# Work to be completed
Set down again each entry exactly as it reads, pictures excluded.

(Source data)
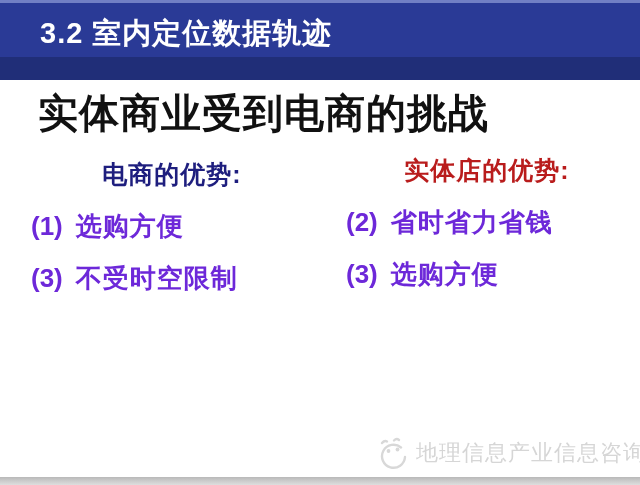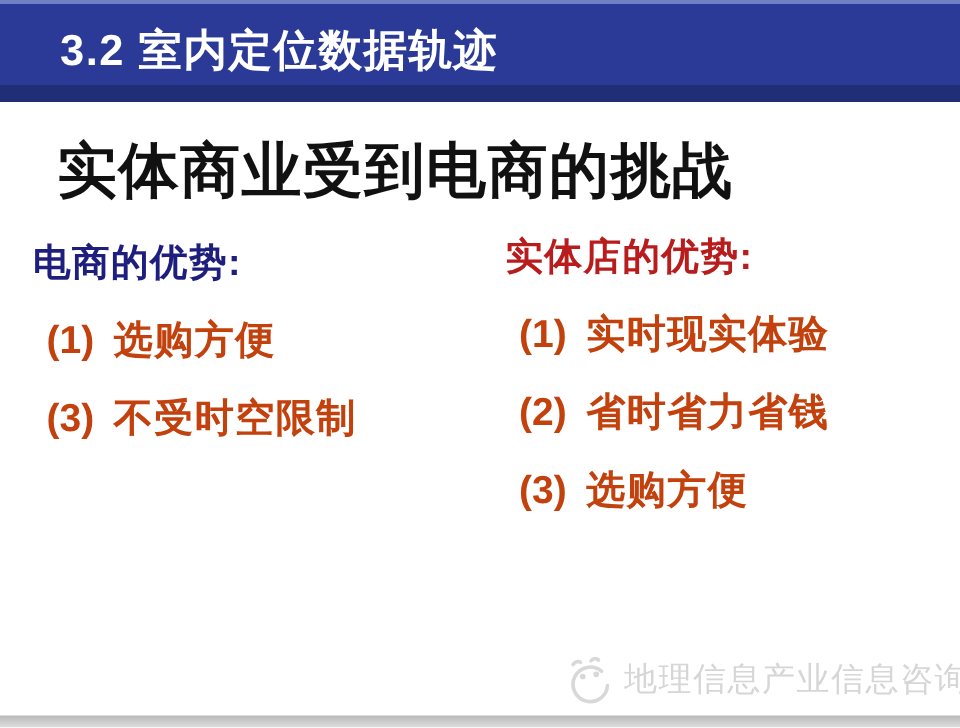--- a/index.html
+++ b/index.html
@@ -16,7 +16,7 @@
   }
   
   .titlebar {
-    position: absolute; left: 0; top: 0; right: 0; height: 68px;
+    position: absolute; left: 0; top: 0; right: 0; height: 80px;
     background: linear-gradient(to bottom,
       #717fc4 0px, #717fc4 3px,
       #2a3a96 3px, #2a3a96 57px,

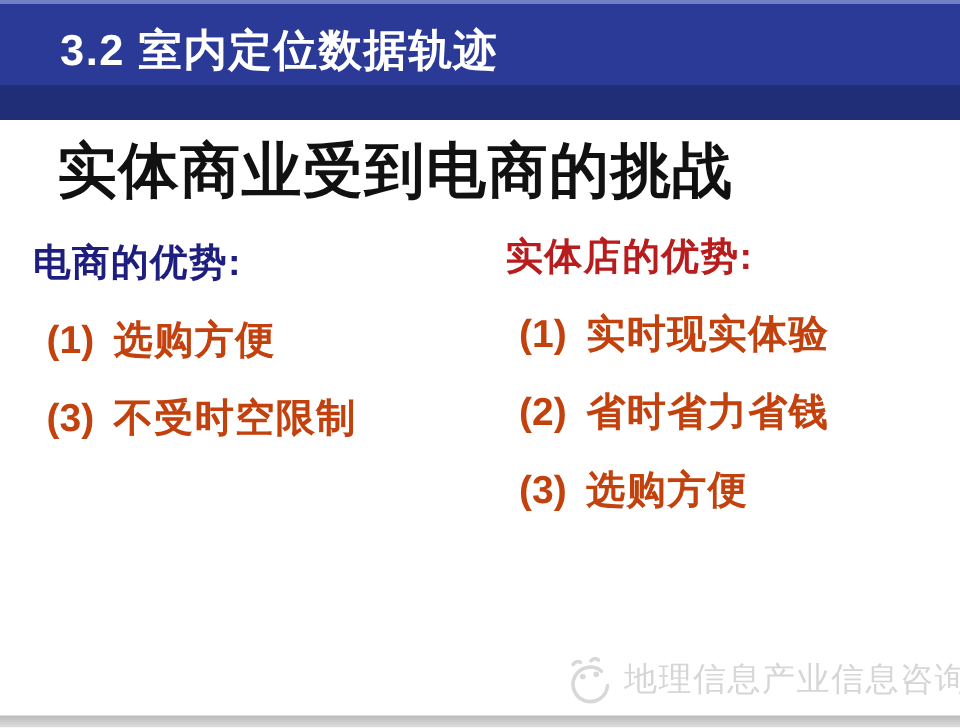--- a/index.html
+++ b/index.html
@@ -49,6 +49,7 @@
     letter-spacing: 1px;
     margin-bottom: 19px;
     white-space: nowrap;
+    text-align: center;
   }
   .column-right .col-header { color: #b91c1c; }
   .item {

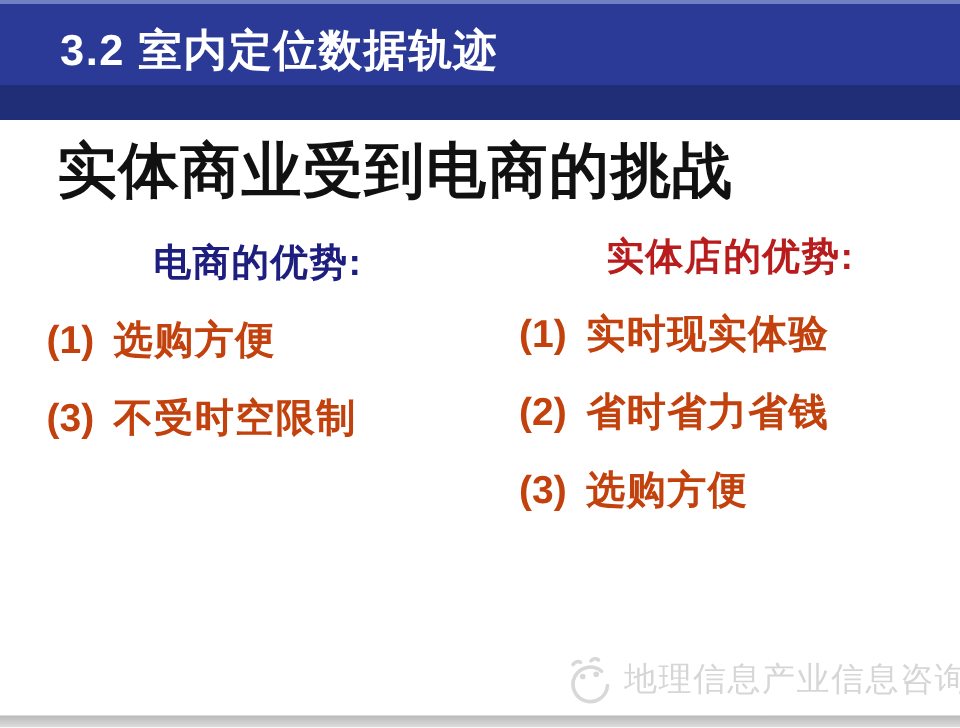--- a/index.html
+++ b/index.html
@@ -53,7 +53,7 @@
   }
   .column-right .col-header { color: #b91c1c; }
   .item {
-    color: #c2410c;
+    color: #6d28d9;
     font-size: 26px; font-weight: 700;
     line-height: 32px;
     margin-bottom: 20px;

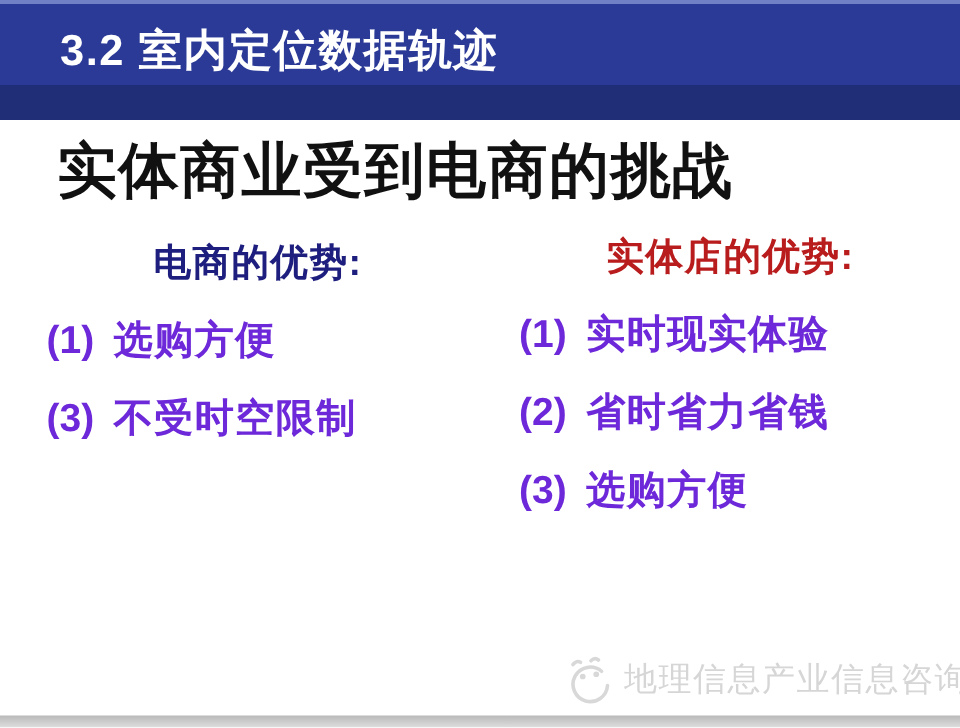--- a/index.html
+++ b/index.html
@@ -105,9 +105,6 @@
   <div class="column column-right">
     <div class="col-header">实体店的优势:</div>
     <div class="item">
-      <span class="item-num">(1)</span><span class="item-text">实时现实体验</span>
-    </div>
-    <div class="item">
       <span class="item-num">(2)</span><span class="item-text">省时省力省钱</span>
     </div>
     <div class="item">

# Answer to the exercise
--- a/index.html
+++ b/index.html
@@ -16,7 +16,7 @@
   }
   
   .titlebar {
-    position: absolute; left: 0; top: 0; right: 0; height: 68px;
+    position: absolute; left: 0; top: 0; right: 0; height: 80px;
     background: linear-gradient(to bottom,
       #717fc4 0px, #717fc4 3px,
       #2a3a96 3px, #2a3a96 57px,

--- a/index.html
+++ b/index.html
@@ -49,6 +49,7 @@
     letter-spacing: 1px;
     margin-bottom: 19px;
     white-space: nowrap;
+    text-align: center;
   }
   .column-right .col-header { color: #b91c1c; }
   .item {

--- a/index.html
+++ b/index.html
@@ -53,7 +53,7 @@
   }
   .column-right .col-header { color: #b91c1c; }
   .item {
-    color: #c2410c;
+    color: #6d28d9;
     font-size: 26px; font-weight: 700;
     line-height: 32px;
     margin-bottom: 20px;

--- a/index.html
+++ b/index.html
@@ -105,9 +105,6 @@
   <div class="column column-right">
     <div class="col-header">实体店的优势:</div>
     <div class="item">
-      <span class="item-num">(1)</span><span class="item-text">实时现实体验</span>
-    </div>
-    <div class="item">
       <span class="item-num">(2)</span><span class="item-text">省时省力省钱</span>
     </div>
     <div class="item">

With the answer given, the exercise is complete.